**What you need to do**
Reproduce the records that follow without alteration, apart from removing the pictures.

*** Opening of Supplied information ***

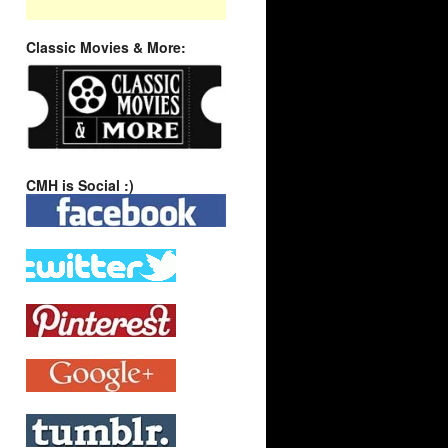
Classic Movies & More:
CMH is Social :)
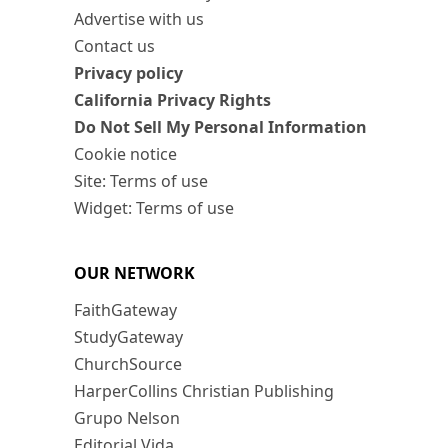
Advertise with us
Contact us
Privacy policy
California Privacy Rights
Do Not Sell My Personal Information
Cookie notice
Site: Terms of use
Widget: Terms of use
OUR NETWORK
FaithGateway
StudyGateway
ChurchSource
HarperCollins Christian Publishing
Grupo Nelson
Editorial Vida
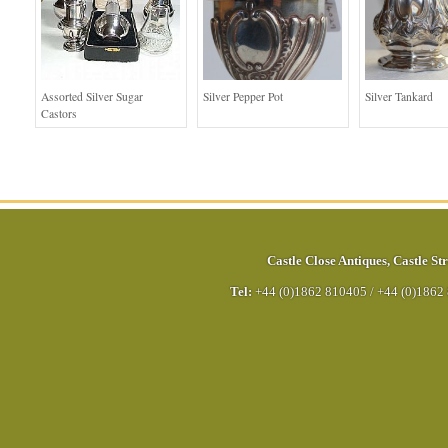
Assorted Silver Sugar
Silver Pepper Pot
Silver Tankard
Castors
Castle Close Antiques
,
Castle Str
Tel:
+44 (0)1862 810405
/
+44 (0)1862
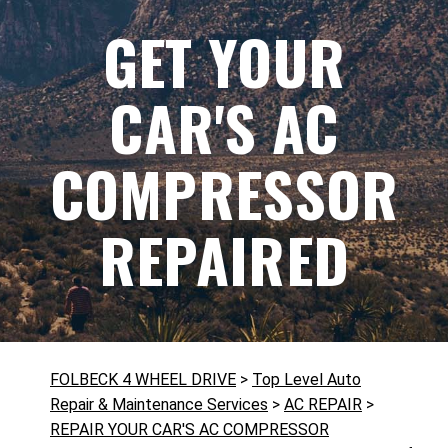
GET YOUR
CAR'S AC
COMPRESSOR
REPAIRED
FOLBECK 4 WHEEL DRIVE
>
Top Level Auto
Repair & Maintenance Services
>
AC REPAIR
>
REPAIR YOUR CAR'S AC COMPRESSOR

*** Close of Supplied information ***

**Your solution**
Classic Movies & More:
CMH is Social :)
Advertise with us
Contact us
Privacy policy
California Privacy Rights
Do Not Sell My Personal Information
Cookie notice
Site: Terms of use
Widget: Terms of use
OUR NETWORK
FaithGateway
StudyGateway
ChurchSource
HarperCollins Christian Publishing
Grupo Nelson
Editorial Vida
Assorted Silver Sugar
Silver Pepper Pot
Silver Tankard
Castors
Castle Close Antiques
,
Castle Str
Tel:
+44 (0)1862 810405
/
+44 (0)1862
GET YOUR
CAR'S AC
COMPRESSOR
REPAIRED
FOLBECK 4 WHEEL DRIVE
>
Top Level Auto
Repair & Maintenance Services
>
AC REPAIR
>
REPAIR YOUR CAR'S AC COMPRESSOR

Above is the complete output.